Ia juga menekankan, agar tidak cukup disiplin pada diri sendiri saja, dan membiarkan orang lain tidak disiplin. Maka melindungi bagian sensitif wajah hidung dan mata, disiplin prokes merupakan strategi jitu menghindari virus Covid-19.

“Kesadaran pribadi dan kolektif, harus dijaga, waspada tidak boleh lengah, bapak Presiden mengatakan tidak boleh kendor atau lengah. Sekali lagi, prokes adalah modal utama, diri kita, keluarga dan bangsa kita. Dimana sebentar lagi vaksin akan dibagikan,” ujarnya.

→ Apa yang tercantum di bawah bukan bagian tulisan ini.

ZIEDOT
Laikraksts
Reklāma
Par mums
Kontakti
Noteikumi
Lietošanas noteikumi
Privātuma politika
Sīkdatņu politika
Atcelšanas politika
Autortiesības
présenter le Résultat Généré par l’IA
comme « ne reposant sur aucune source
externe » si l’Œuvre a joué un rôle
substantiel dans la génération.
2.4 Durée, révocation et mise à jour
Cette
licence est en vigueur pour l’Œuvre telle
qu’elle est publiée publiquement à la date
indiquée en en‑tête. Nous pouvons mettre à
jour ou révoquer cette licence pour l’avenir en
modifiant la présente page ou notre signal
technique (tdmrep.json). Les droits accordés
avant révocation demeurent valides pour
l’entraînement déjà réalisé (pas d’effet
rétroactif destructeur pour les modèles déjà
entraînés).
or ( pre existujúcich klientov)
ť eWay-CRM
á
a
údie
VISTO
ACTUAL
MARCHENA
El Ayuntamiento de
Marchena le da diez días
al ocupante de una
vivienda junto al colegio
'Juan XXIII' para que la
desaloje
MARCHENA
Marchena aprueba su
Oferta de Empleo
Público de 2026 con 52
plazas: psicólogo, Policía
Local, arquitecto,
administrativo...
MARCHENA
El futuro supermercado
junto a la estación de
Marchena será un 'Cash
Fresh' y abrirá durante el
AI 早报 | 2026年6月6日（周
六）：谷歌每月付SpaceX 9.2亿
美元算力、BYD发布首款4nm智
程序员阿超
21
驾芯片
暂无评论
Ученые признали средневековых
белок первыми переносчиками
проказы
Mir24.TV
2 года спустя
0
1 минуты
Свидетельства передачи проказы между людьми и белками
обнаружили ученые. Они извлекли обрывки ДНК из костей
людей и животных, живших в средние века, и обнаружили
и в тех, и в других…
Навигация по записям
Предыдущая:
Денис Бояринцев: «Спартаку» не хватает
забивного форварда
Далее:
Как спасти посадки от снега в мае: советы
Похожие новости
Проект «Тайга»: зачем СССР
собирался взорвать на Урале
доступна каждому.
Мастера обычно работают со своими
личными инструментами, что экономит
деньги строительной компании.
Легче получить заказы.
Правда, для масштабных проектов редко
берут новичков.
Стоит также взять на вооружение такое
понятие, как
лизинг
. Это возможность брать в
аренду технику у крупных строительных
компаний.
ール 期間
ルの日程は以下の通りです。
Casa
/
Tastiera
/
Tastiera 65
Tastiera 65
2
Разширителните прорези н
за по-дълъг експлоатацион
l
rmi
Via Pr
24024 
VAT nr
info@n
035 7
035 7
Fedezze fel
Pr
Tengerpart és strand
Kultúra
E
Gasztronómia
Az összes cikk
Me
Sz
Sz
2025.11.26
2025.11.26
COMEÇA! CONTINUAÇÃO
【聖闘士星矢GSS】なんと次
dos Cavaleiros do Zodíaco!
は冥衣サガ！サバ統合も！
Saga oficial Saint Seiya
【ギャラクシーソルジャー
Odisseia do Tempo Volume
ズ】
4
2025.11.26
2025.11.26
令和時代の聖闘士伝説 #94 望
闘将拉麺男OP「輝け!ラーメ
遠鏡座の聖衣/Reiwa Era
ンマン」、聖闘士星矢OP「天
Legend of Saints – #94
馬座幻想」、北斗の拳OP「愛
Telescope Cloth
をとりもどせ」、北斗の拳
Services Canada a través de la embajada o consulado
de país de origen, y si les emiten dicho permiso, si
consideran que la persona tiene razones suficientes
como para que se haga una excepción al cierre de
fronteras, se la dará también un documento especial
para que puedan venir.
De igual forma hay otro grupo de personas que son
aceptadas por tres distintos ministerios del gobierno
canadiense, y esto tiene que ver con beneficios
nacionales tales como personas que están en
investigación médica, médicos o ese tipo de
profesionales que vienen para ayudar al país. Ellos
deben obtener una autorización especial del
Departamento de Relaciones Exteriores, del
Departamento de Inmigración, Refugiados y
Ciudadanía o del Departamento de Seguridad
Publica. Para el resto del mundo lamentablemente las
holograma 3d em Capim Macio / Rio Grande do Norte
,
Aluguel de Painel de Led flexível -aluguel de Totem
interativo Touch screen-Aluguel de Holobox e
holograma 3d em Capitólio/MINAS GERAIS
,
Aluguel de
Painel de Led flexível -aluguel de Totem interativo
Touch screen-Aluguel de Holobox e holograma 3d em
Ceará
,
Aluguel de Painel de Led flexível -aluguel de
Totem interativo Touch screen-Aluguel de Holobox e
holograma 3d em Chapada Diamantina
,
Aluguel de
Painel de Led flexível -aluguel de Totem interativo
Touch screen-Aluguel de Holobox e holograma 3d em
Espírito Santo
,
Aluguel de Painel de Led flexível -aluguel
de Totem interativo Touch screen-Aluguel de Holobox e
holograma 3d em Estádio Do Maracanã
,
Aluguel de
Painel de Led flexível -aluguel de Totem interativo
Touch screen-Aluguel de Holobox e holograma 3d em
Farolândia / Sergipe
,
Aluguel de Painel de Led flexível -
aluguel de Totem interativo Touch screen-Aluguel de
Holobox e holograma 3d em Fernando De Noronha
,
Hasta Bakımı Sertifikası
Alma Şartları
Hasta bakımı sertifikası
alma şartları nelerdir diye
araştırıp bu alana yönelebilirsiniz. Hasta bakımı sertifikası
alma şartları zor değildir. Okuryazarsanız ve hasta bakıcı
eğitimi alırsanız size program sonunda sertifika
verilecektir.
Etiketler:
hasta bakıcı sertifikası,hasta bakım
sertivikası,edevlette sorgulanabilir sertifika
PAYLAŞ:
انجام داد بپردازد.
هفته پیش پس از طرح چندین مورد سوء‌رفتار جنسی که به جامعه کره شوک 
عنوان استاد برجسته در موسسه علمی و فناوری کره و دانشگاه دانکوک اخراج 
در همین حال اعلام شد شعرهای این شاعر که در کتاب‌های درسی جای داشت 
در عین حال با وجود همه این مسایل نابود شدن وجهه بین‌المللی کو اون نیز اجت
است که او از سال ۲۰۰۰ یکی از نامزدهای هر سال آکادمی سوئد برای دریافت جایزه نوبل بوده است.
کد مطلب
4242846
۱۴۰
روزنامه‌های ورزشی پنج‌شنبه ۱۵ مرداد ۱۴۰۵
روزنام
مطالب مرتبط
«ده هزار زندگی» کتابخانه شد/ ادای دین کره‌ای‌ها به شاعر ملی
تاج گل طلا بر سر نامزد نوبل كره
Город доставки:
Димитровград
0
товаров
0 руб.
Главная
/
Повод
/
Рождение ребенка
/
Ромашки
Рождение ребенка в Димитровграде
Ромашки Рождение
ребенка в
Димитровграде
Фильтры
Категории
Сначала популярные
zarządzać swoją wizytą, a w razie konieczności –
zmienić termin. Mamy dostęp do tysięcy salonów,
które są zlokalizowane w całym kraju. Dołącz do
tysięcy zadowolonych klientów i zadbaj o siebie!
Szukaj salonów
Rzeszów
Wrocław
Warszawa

Tentu agar selamat, dituntut mematuhi prokes, meski ini belum sebanding dengan perjuangan, pengorbanan, para dokter, para nakes dan para perawat, yang setiap hari, berjibaku melayani pasien Covid. Hingga akhirnya mereka terpapar, terdampak bahkan gugur.

“Sekali lagi kita tingkatkan disiplin kolektif, mulai dari tingkat pusat, kabupaten kota,  sampai RT/RW, untuk membentuk posko, dapat mengurangi terpapar Covid,” tukas Kepala BNPB. (nrd)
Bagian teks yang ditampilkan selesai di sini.